_Instructions_
a – Answer these questions about the Ruby module explanation, one answer per line, marked as the questions are:
(i) Which method is used to dynamically define the method called included?
(ii) What does the hook method register into the LogFileReader registry?
(iii) What does the display method of GitLogFileReader print?
b – Write out everything in the Ruby module explanation from "included is actually" down to "the included method.", substituting "callback method" for "hook method" wherever it occurs.

_Text segment_

All of this is really just a longwinded way of saying module LogFileReader::Cvs, except that we didn't know the "Cvs" part in advance, and thus couldn't have written it that way.

    eigenclass.send :define_method, :included do |klass|

This is the body of our module. Here, we use define_method to dynamically define a method called included. And we don't actually define the method on the module itself, but on the module's eigenclass (via a small helper method that we defined above), which means that the method will not become an instance method, but rather a "static" method (in Java/.NET terms).

included is actually a special hook method, that gets called by the Ruby runtime, everytime a module gets included into a class, and the class gets passed in as an argument. So, our newly created module now has a hook method that will inform it whenever it gets included somewhere.

      LogFileReader[type] = klass

And this is what our hook method does: it registers the class that gets passed into the hook method into the LogFileReader registry. And the key that it registers it under, is the type argument from the LogFileReader method way above, which, thanks to the magic of closures, is actually accessible inside the included method.

    end
    include LogFileReader

And last but not least, we include the LogFileReader module in the anonymous module. [Note: I forgot this line in the original example.]

  }
end

class GitLogFileReader
  def display
    puts "I'm a git log file reader!"
  end
end

class BzrFrobnicator
  include LogFileReader
  def display
    puts "A bzr log file reader..."
  end
end

LogFileReader.create(:git).display
LogFileReader.create(:bzr).display

class NameThatDoesntFitThePattern
  include LogFileReader(:darcs)
  def display
    puts "Darcs reader, lazily evaluating your pure functions."
  end
end

LogFileReader.create(:darcs).display

puts 'Here you can see, how the LogFileReader::Darcs module ended up in the inheritance chain:'
p LogFileReader.create(:darcs).class.ancestors

puts 'Here you can see, how all the lookups ended up getting cached in the registry:'
p LogFileReader.send :instance_variable_get, :@readers

puts 'And this is what happens, when you try instantiating a non-existent reader:'
LogFileReader.create(:gobbledigook)

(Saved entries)
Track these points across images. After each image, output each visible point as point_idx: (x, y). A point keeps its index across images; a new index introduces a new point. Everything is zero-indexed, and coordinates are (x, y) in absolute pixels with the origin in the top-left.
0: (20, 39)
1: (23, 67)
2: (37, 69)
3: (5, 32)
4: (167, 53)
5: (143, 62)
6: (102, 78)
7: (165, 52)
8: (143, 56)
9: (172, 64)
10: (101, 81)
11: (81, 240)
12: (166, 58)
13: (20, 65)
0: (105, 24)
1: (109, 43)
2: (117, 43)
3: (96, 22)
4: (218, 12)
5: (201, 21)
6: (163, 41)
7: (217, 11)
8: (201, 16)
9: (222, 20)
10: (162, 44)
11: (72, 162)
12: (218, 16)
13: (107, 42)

--

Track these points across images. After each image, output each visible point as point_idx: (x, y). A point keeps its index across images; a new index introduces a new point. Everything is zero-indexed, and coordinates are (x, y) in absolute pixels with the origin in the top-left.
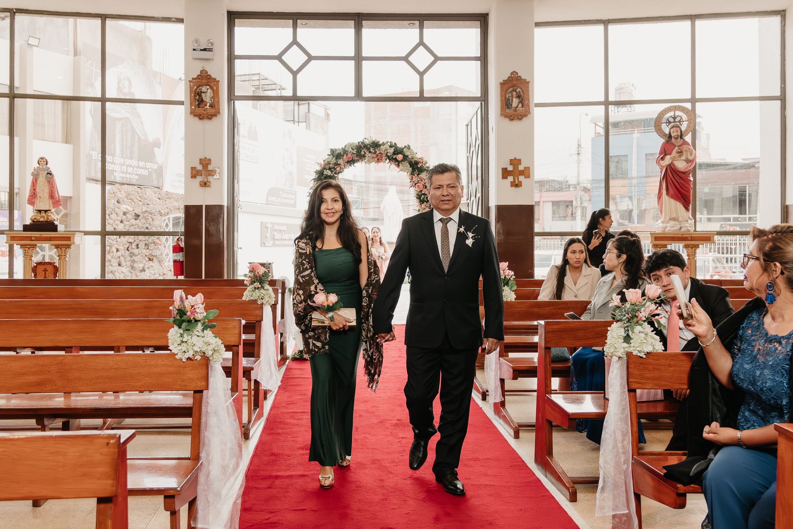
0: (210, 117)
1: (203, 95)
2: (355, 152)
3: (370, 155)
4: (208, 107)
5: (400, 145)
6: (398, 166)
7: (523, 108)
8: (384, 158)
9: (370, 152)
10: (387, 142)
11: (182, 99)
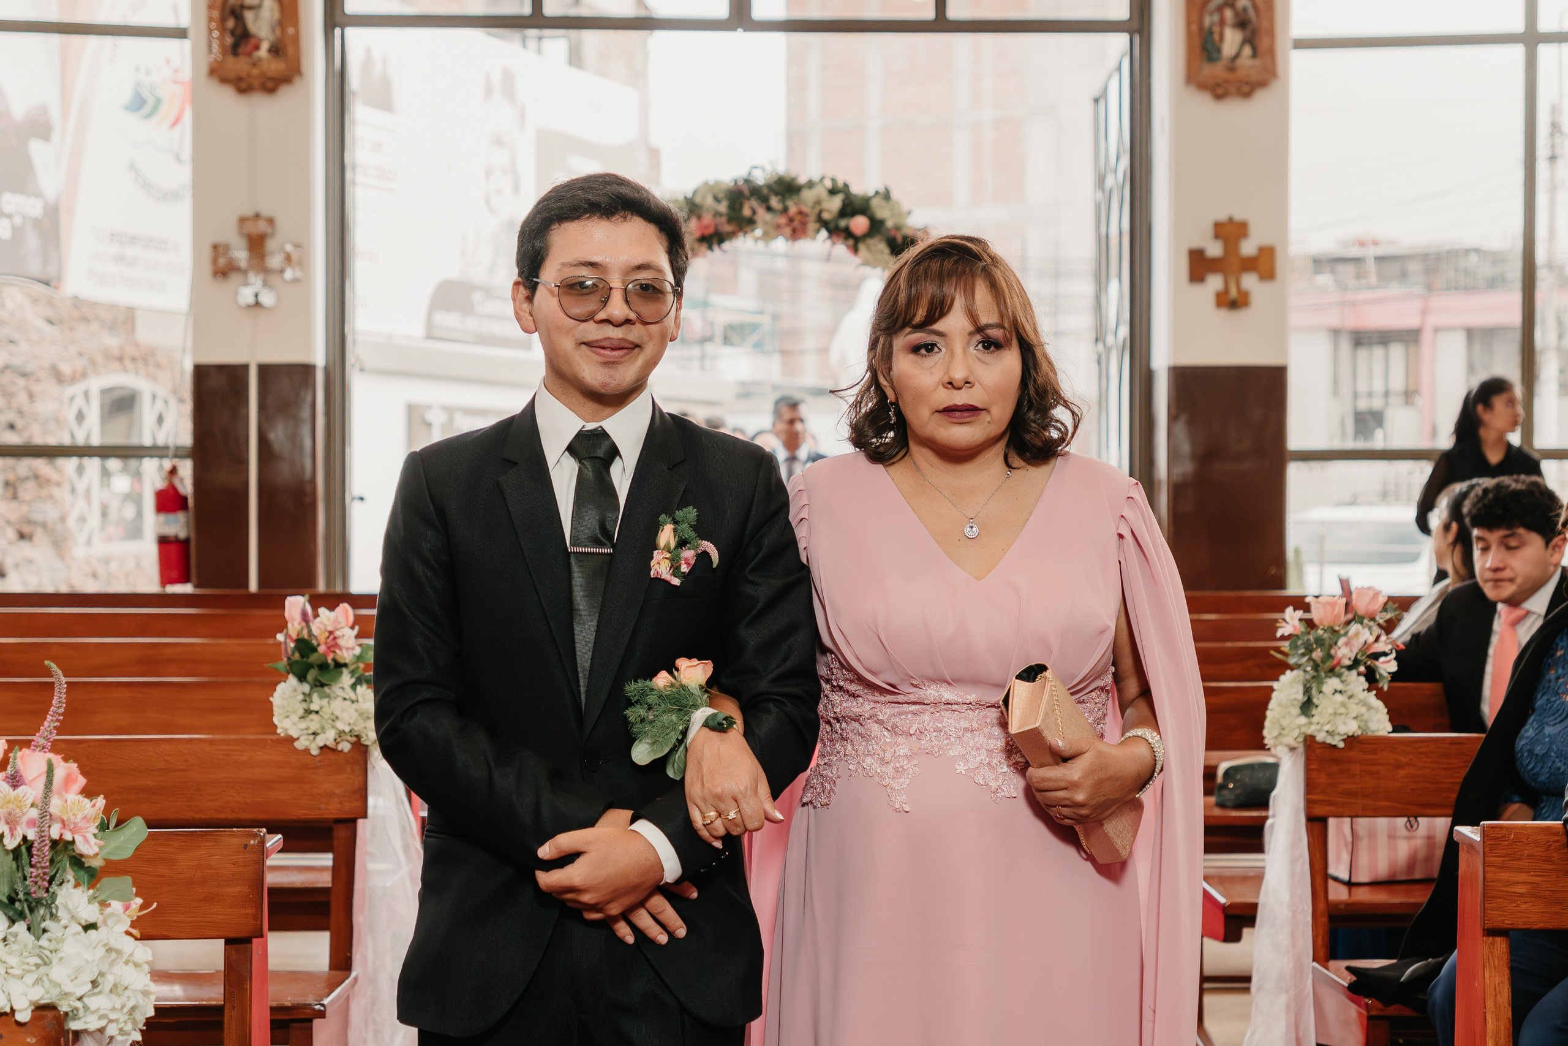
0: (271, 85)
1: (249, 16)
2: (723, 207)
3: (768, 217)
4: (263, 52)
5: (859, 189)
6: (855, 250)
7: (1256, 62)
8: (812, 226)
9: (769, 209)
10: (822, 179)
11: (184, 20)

_Answers by item number_
a –
(i) define_method
(ii) The class that gets passed into the hook method
(iii) I'm a git log file reader!

b –
included is actually a special callback method, that gets called by the Ruby runtime, everytime a module gets included into a class, and the class gets passed in as an argument. So, our newly created module now has a callback method that will inform it whenever it gets included somewhere.

      LogFileReader[type] = klass

And this is what our callback method does: it registers the class that gets passed into the callback method into the LogFileReader registry. And the key that it registers it under, is the type argument from the LogFileReader method way above, which, thanks to the magic of closures, is actually accessible inside the included method.